The reign of Octavian Augustus marked the beginning of a period of peace and prosperity for the Empire, known as Pax Romana. Until the beginning of the 3rd century AD, Augustus’ successors sustained the idea of Pax Romana by focusing on the development of the conquered provinces and expansion of Roman influence. It was difficult, however, to maintain control and peace over such a huge territory. To ensure security at the borders, the Romans started to construct a system of border fortifications called limes. The barbarian invasions which had intensified since the 3rd century AD, an internal struggle for power and an economic crisis were leading to the collapse of the Empire. To remedy the situation, at the end of the 3rd and the beginning of the 4th century AD, the emperor Diocletian conducted necessary reforms and introduced a new form of government – the Tetrarchy based on the reign of four emperors. He succeeded in heading off the crisis and preventing the downfall of the Empire.

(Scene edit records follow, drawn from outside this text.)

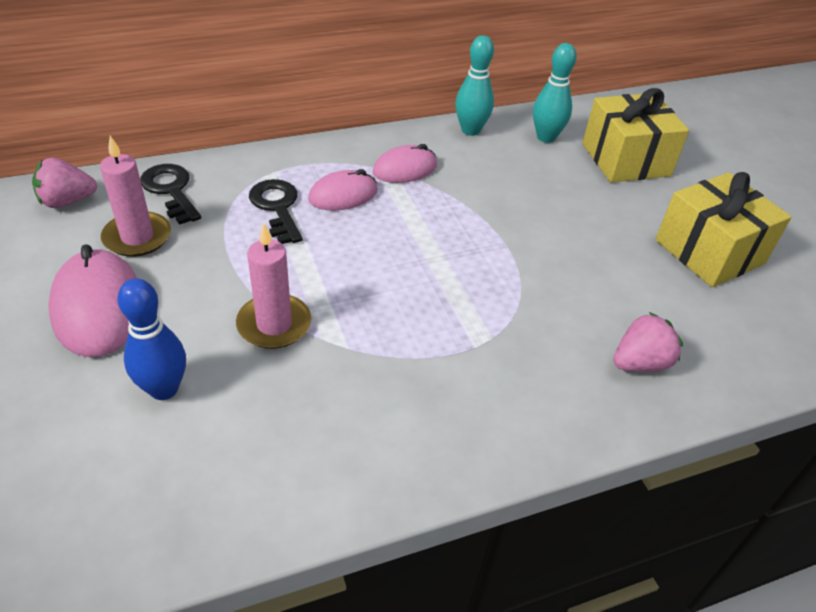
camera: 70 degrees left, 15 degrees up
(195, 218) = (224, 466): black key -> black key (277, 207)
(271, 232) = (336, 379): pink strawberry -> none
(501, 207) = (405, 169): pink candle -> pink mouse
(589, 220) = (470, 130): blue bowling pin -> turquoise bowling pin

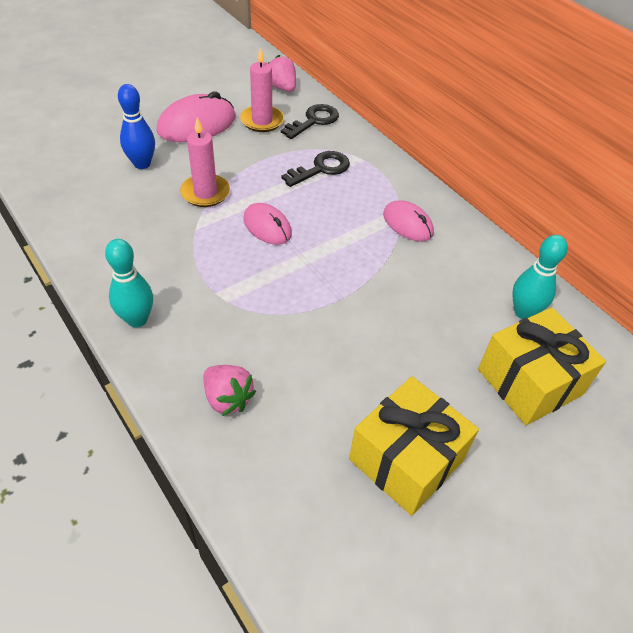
camera: 75 degrees right, 5 degrees up
(343, 195) = (353, 197): pink mouse -> pink mouse (267, 227)
(470, 130) = (495, 256): turquoise bowling pin -> turquoise bowling pin (137, 319)

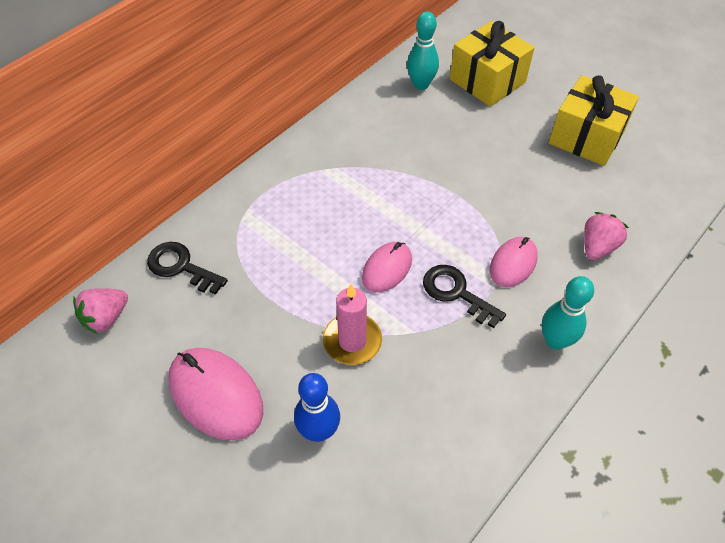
camera: 100 degrees left, 5 degrees up
(262, 121) = (192, 321): pink candle -> none
(321, 169) = (276, 242): black key -> black key (456, 293)
(407, 224) = (342, 161): pink mouse -> pink mouse (513, 264)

It did not, however, saved it from falling apart. After the death of Theodosius the Great in 395 AD, the Empire was permanently divided into the Western Roman Empire with its capital in Ravenna and the Eastern Roman Empire with its capital in Constantinople. It was not the only problem of the falling empire. The Migration Period, which started in the 4th century AD, became a threat the Romans could not deal with. The Germanic tribes and the Huns who came from Asia entered the territory of the Empire, wreaking havoc and displacing its inhabitants. While it was true that the Romans succeeded in 451 AD, defeating the invading army in the Battle of the Catalaunian Plains, the collapse of the Western Roman Empire was only a matter of time. The sack of Rome by Vandals four years later (455 AD) and the seizing of real power by consecutive Germanic military commanders finally led to the deposition of Romulus Augustulus in 476 AD. The event, which is thought to be the date of the ultimate collapse of the Western Roman Empire, also became a dividing line between antiquity and the Middle Ages.

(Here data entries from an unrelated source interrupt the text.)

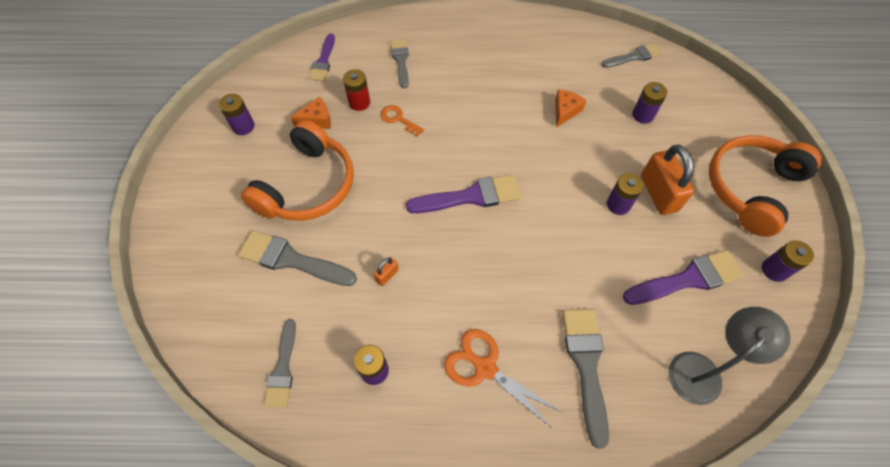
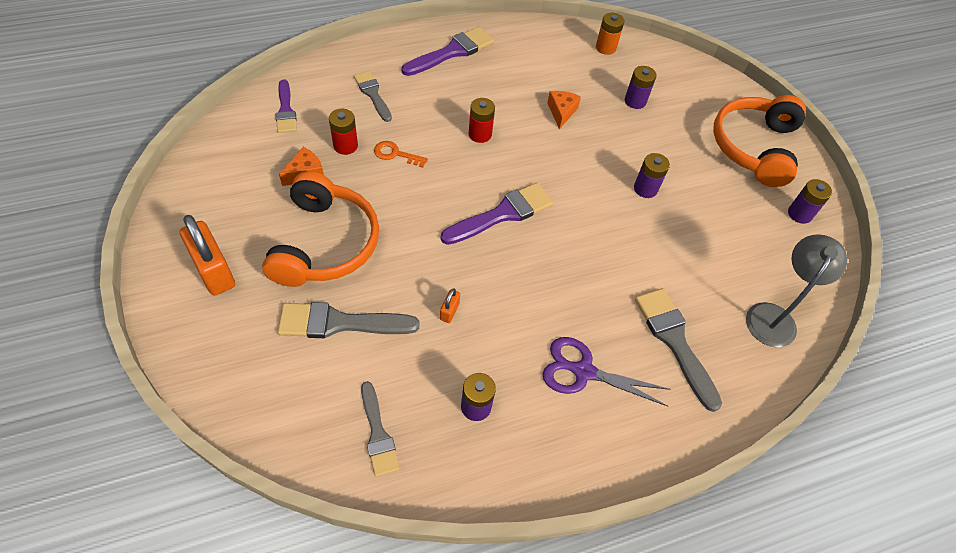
camera: 25 degrees left, 5 degrees down
(243, 126) = (221, 198): purple battery -> none
(480, 117) = (480, 134): none -> red battery
(485, 368) = (583, 371): orange scissors -> purple scissors
(634, 56) = (605, 48): grey brush -> orange battery
(658, 193) = (677, 170): orange padlock -> orange padlock (214, 271)
(688, 279) = (732, 240): purple brush -> purple brush (452, 52)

Roman culture and its achievements did not disappear with the collapse of the Western Roman Empire. Its legacy is present nowadays in the form of the Roman alphabet, calendar, philosophy, law or structures which can be found virtually around and outside Europe. The most eminent Roman poets include Virgil, the author of the national Roman epic – Aeneid, Horace and Ovid. They drew heavily, as actually the entire Roman culture did, on the achievements of the ancient Greeks, contributing to the preservation of Hellenic patterns and achievements.

However, the Romans were not mere imitators. They made ground‑breaking discoveries and came up with ingenious inventions which revolutionised the world at that time in many fields. Thanks to the popularisation and improvement of concrete and the dome vault, Roman structures not only still exist today but constituted an unattainable ideal for centuries. The Romans were also unrivalled in the field of law. Numerous statutes and legal principles still apply nowadays, being a living reminder of the times long gone by.